On November 12, 2024, the Sara and Sam Schoffer Holocaust Resource Center generously welcomed in Raymond Polak, a child of Holocaust survivors, to share his testimony of resistance, survival and resilience. He was able to educate attendees on the Holocaust and the individuals that survived, as well as the many that lost their lives.

The story of his parents began after they were both sent to Gurs Internment Camp — one of the nearly 50,000 concentration camps. There, his father served food to women and children and shared a deep connection with Polak’s mother, who he would instruct to wait until after everyone had eaten in order to get the most nutritious food at the bottom of the pot. Gurs was not a death camp, but was a placeholder to keep Jewish individuals under Nazi control before sending them to their death. In this camp, Polak’s father discovered from members of the French resistance that they would be sent to Auschwitz and killed. In hopes to save their life, Polak’s mother and father climbed over the barbed wire and fled, destroying their identity and living in the South of France, where Polak was eventually born. They went on to continue their lives, but they were forever altered — having lost many loved ones unknowing of their fate due to the deception of the Nazis. Nonetheless, they continued to make an impact.

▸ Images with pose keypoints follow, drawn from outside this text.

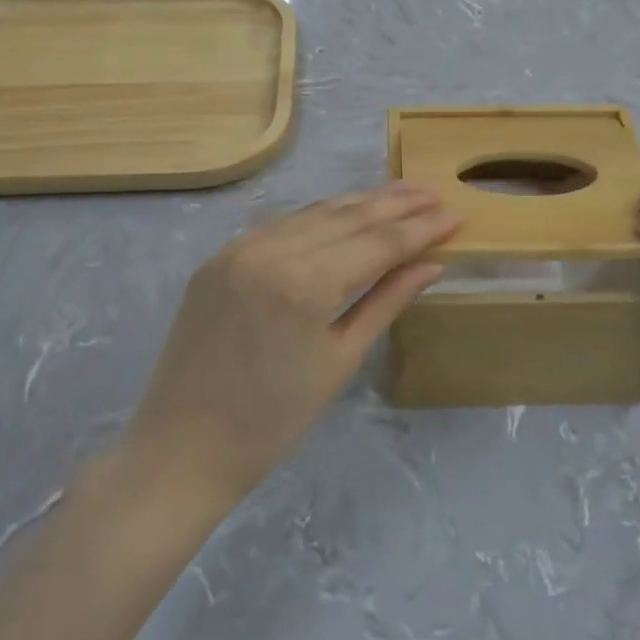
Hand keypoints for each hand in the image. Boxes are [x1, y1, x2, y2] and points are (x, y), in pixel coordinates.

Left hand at [124, 182, 459, 510]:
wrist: (184, 448)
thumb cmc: (274, 420)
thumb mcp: (341, 360)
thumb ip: (387, 302)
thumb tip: (432, 263)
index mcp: (304, 283)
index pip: (377, 242)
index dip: (420, 228)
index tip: (454, 213)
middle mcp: (270, 251)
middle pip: (347, 217)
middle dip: (395, 204)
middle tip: (434, 192)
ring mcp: (238, 249)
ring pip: (312, 213)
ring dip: (359, 203)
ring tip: (400, 193)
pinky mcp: (218, 258)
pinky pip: (280, 227)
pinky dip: (318, 219)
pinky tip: (344, 214)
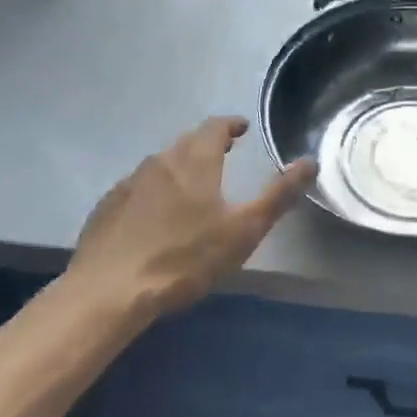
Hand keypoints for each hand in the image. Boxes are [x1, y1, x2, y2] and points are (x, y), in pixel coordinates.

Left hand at [68, 116, 317, 317]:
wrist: (108, 291)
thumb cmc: (185, 257)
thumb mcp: (244, 230)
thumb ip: (278, 194)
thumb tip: (309, 161)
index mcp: (196, 160)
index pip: (215, 127)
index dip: (230, 125)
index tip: (242, 129)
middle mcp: (161, 160)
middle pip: (187, 142)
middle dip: (207, 144)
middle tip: (223, 155)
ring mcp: (129, 182)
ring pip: (161, 164)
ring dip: (180, 166)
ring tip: (192, 185)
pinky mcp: (107, 206)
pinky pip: (138, 187)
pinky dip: (154, 190)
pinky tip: (155, 215)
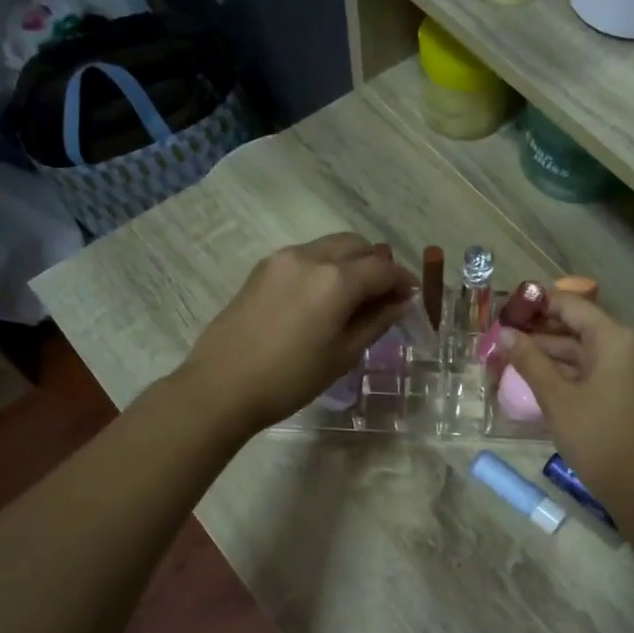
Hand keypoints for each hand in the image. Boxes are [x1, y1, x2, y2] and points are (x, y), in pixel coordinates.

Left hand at [181, 234, 416, 433]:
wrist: (222, 386)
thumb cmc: (291, 379)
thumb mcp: (343, 355)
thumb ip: (377, 321)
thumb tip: (401, 301)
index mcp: (336, 279)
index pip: (384, 268)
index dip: (403, 281)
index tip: (412, 299)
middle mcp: (311, 256)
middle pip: (357, 245)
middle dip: (378, 265)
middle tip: (384, 297)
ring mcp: (282, 259)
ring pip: (330, 246)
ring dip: (351, 263)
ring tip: (354, 298)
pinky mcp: (262, 269)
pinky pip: (306, 256)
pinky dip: (324, 267)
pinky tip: (322, 299)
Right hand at [497, 293, 633, 498]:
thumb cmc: (595, 436)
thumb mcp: (556, 397)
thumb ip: (529, 361)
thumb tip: (505, 334)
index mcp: (614, 339)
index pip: (571, 306)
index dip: (538, 303)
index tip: (507, 309)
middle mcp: (627, 347)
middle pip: (578, 327)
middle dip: (540, 331)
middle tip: (504, 336)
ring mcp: (631, 370)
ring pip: (584, 350)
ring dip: (551, 353)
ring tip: (513, 357)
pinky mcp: (628, 391)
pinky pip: (594, 369)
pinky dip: (567, 370)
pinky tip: (538, 378)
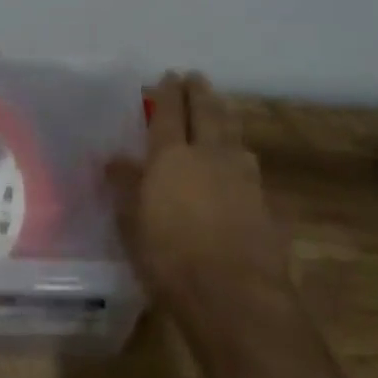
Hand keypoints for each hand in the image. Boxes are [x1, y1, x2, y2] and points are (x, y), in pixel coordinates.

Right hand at [107, 71, 292, 318]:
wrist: (238, 301)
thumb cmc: (173, 260)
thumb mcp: (133, 224)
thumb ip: (125, 186)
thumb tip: (114, 159)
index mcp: (171, 154)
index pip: (169, 110)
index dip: (168, 91)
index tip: (169, 76)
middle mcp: (208, 154)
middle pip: (206, 111)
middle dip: (200, 92)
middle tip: (195, 78)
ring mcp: (241, 176)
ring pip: (233, 132)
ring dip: (224, 115)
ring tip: (220, 108)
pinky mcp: (264, 203)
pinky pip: (249, 164)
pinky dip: (240, 152)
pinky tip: (241, 159)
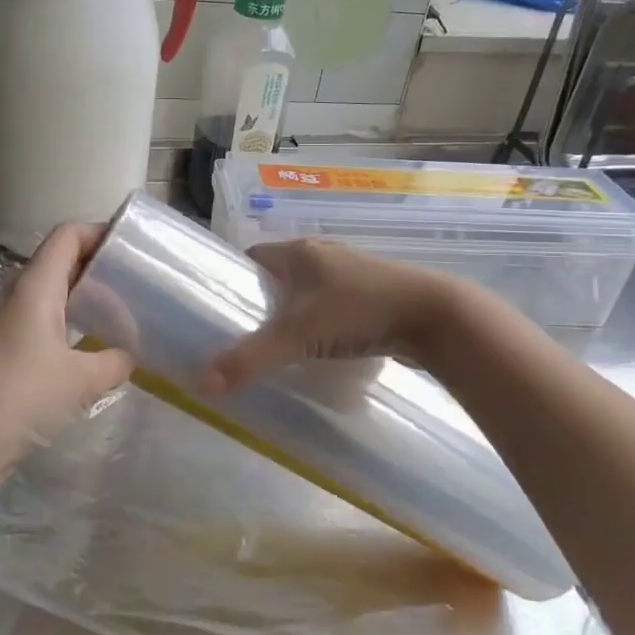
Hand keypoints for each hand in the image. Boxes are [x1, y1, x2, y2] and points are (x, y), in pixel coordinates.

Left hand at [0, 223, 133, 487]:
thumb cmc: (20, 397)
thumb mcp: (81, 380)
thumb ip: (115, 361)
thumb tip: (129, 355)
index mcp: (36, 286)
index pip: (68, 235)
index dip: (100, 232)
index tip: (134, 247)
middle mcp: (19, 294)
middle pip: (61, 260)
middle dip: (100, 264)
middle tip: (138, 280)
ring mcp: (9, 321)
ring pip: (53, 292)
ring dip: (86, 295)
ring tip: (123, 311)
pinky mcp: (5, 348)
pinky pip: (45, 320)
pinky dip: (71, 322)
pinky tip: (93, 346)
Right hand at [198, 239, 453, 395]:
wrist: (434, 316)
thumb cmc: (358, 311)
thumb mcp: (296, 335)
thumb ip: (249, 358)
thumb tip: (201, 384)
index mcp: (300, 251)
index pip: (252, 257)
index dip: (234, 280)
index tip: (220, 311)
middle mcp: (324, 255)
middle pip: (280, 276)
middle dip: (263, 302)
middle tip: (246, 336)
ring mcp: (352, 273)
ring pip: (309, 292)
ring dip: (294, 314)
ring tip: (279, 347)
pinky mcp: (374, 294)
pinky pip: (334, 306)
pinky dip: (322, 323)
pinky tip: (319, 348)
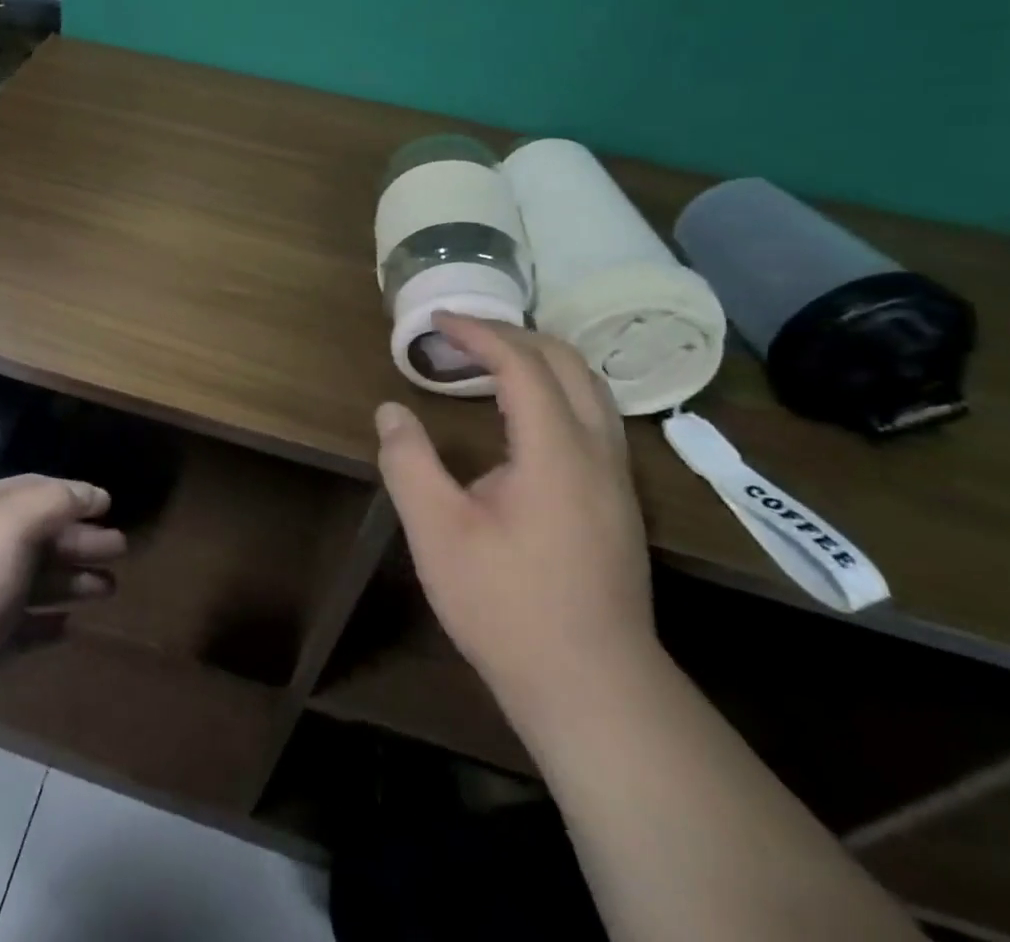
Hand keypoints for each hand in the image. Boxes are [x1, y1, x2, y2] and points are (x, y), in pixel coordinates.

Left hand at [0, 475, 126, 755]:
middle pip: (37, 536)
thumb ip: (55, 502)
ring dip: (72, 580)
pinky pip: (21, 626)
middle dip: (80, 540)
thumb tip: (91, 494)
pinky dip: (47, 622)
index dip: (72, 494)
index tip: (109, 506)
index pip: (33, 490)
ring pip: (33, 581)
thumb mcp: (12, 527)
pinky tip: (72, 625)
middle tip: (121, 550)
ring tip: (110, 588)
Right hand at [375, 316, 658, 726]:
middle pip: (567, 362)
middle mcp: (598, 452)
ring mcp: (616, 479)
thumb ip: (408, 462)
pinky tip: (521, 416)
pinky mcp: (618, 502)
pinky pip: (592, 416)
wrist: (593, 689)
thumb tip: (391, 411)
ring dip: (538, 360)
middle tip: (460, 335)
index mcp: (556, 451)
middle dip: (512, 335)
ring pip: (589, 388)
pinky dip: (553, 390)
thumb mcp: (438, 533)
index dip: (477, 333)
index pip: (522, 364)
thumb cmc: (508, 607)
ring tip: (488, 362)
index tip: (435, 321)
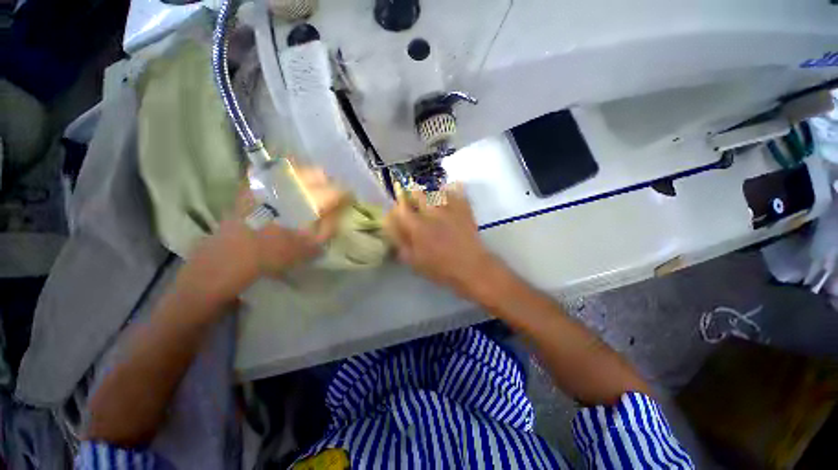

Polak’s father dedicated the rest of his life to anti-fascism, but this dangerous work eventually led to him getting captured again in Belgium and forced to work in the Buchenwald camp. He continued to survive, and was liberated in 1945, but the conditions of his life had led to his death shortly after his release. Polak’s mother lived to be 94, but she did not share her story to her child until he was in his 40’s. Ever since, Polak, now 82, has proudly spoken out against anti-semitism, and shares the admirable lives and strength from his mother and father. When sharing their story, he reflects that “My mother says I had helped save her life, but of course she saved my life.” It is because of her, Polak is now able to educate others and bring awareness to the other stories of resistance. He wants students to value their education and to be a part of the change, ensuring the world remembers the Holocaust through the phrase, “never again.”